Work Samples

Danni Jackson returns to lead George Washington

November 8, 2010

By David Driver
For the News & Messenger
Used with permission

The George Washington women’s basketball team had three players, two of them who are now upperclassmen, miss a large portion of last season with injuries.

But it was the absence of a true freshman, Danni Jackson that was just too much for head coach Mike Bozeman and his team to overcome.

“She is an additional coach on the floor. She brings that kind of experience,” said Bozeman, now in his third season. “Danni is just gifted. She gives us that X factor. We have that kind of (versatile) weapon with Danni on the floor. She handles the ball extremely well.”

She was among the top 100 point guards in her senior class at Forest Park when she arrived here in Foggy Bottom in 2009. But her promising freshman season ended in the fourth game of the season against nationally-ranked Michigan State when she sustained a broke left fibula at the 8:35 mark of the first half on Nov. 27, 2009 in Freeport, Bahamas.
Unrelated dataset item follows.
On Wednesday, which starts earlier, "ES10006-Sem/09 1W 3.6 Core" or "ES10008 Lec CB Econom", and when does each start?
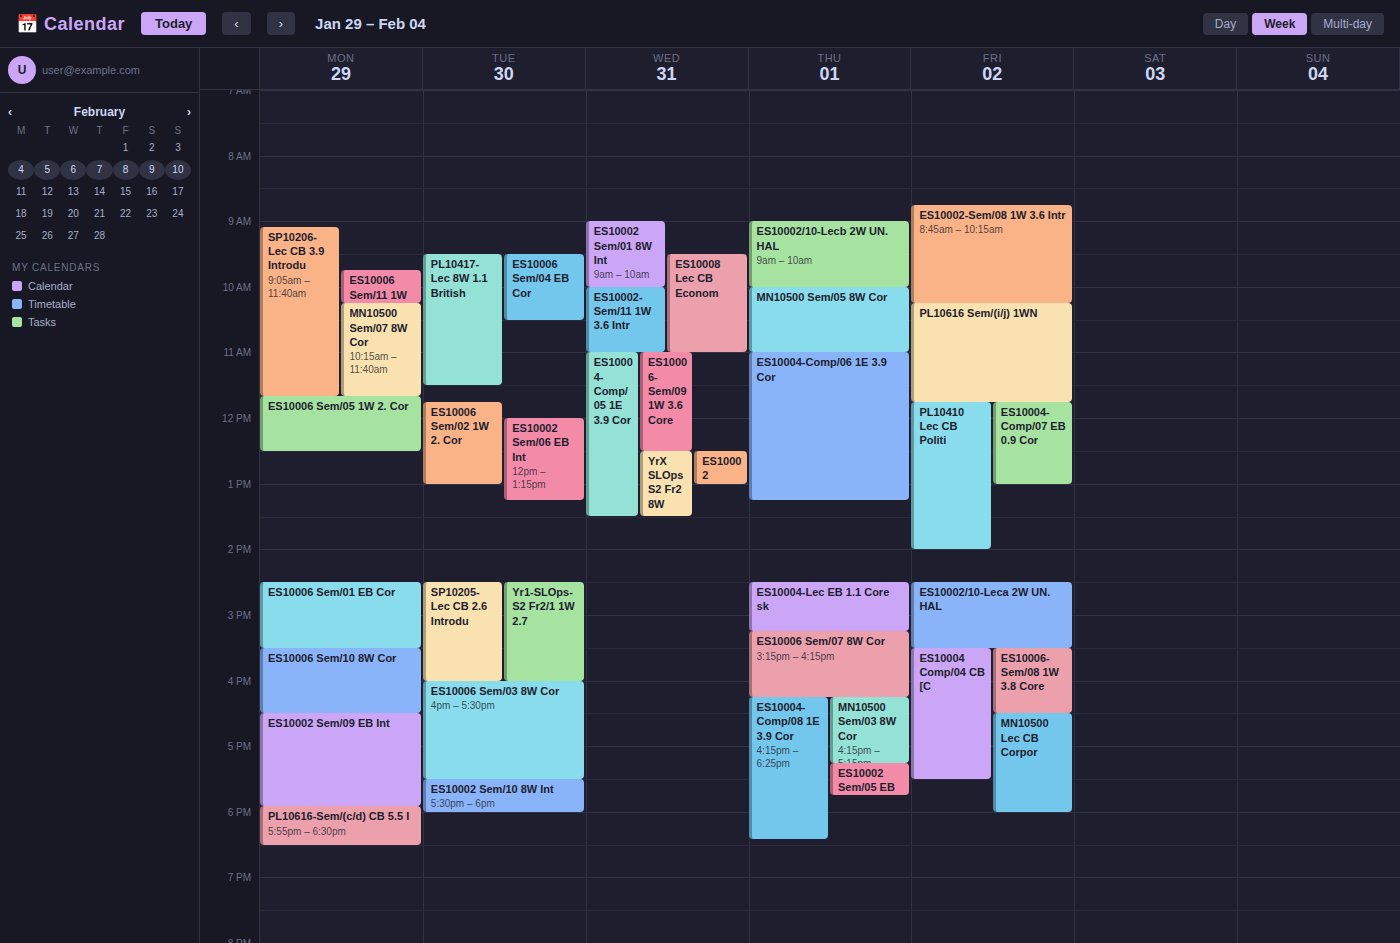
"ES10008 Lec CB Econom" 9:30 AM; "ES10006-Sem/09 1W 3.6 Core" 11:00 AM.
“I think the most frustrating thing was that I could have helped the team if only I could play, and seeing the frustration on the team and that frustrated me, too,” said Jackson, 19, who helped lead Forest Park to four state playoff berths in Virginia. Jackson had 20 assists in just 103 minutes of action as a freshman, with 10 turnovers, before she got hurt. She averaged 8.8 points in the four games and is ready to pick up where she left off last year.

GW, an annual NCAA team for most of the past 20 years, struggled without the 5-foot-3 Jackson. The Colonials ended the year 6-22 overall and 3-11 in the Atlantic 10 Conference.

Ivy Abiona, a redshirt senior forward, said the injury to Jackson last season was a big blow. “We were getting a flow with the team,” said Abiona, who averaged 5.3 points and 5.8 rebounds per game in 20.7 minutes per contest during the 2008-09 season but then missed all of last season with an injury.

Junior forward/guard Tara Booker, who missed the last 20 games last season with knee pain, said of the loss of Jackson: “It was definitely a damper. It dampened our spirits.”

The Colonials open up the season Nov. 13 against Green Bay in the Best Buy Classic in Minneapolis. The non-conference schedule includes a home game Dec. 5 against George Mason, which beat GW by 10 points last season in Fairfax.

“It has been going well,” Jackson said. “We have been running something new every day. We are on a pace of where we want to go. We don’t have to re-learn things. It is more of getting back to game shape and getting back to what what we are used to.”

Jackson averaged 23.5 points per game as a senior at Forest Park and ended her career with 1,797 points. She picked GW over Wake Forest, Radford, Temple, South Florida and Middle Tennessee. Jackson spent part of last summer at home in Virginia but was also on the GW campus. She is majoring in business administration with a concentration in sports management.

“I am really looking forward to playing,” Jackson said. “I feel we will make the Atlantic 10 tournament and go far in the A-10 tourney. We have high expectations for each other. Everyone has improved so much.”